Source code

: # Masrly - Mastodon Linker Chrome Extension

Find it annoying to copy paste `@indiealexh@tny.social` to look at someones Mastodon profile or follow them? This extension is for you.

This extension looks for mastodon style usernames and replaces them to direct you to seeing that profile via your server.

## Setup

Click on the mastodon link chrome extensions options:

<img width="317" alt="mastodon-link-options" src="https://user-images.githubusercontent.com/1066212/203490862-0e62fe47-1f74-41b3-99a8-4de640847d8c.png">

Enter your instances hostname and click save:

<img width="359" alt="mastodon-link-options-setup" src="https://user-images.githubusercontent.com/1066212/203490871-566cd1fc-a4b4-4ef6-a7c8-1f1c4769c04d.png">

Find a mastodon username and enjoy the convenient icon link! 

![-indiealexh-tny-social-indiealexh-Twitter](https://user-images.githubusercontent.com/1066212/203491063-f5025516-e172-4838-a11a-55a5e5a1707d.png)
● ● ● ● ●
What the task requires:
Reproduce the material above without altering a single character.

Completed exercise:
Source code

: # Masrly - Mastodon Linker Chrome Extension

Find it annoying to copy paste `@indiealexh@tny.social` to look at someones Mastodon profile or follow them? This extension is for you.

This extension looks for mastodon style usernames and replaces them to direct you to seeing that profile via your server.

## Setup

Click on the mastodon link chrome extensions options:

<img width="317" alt="mastodon-link-options" src="https://user-images.githubusercontent.com/1066212/203490862-0e62fe47-1f74-41b3-99a8-4de640847d8c.png">

Enter your instances hostname and click save:

<img width="359" alt="mastodon-link-options-setup" src="https://user-images.githubusercontent.com/1066212/203490871-566cd1fc-a4b4-4ef6-a7c8-1f1c4769c04d.png">

Find a mastodon username and enjoy the convenient icon link! 

![-indiealexh-tny-social-indiealexh-Twitter](https://user-images.githubusercontent.com/1066212/203491063-f5025516-e172-4838-a11a-55a5e5a1707d.png)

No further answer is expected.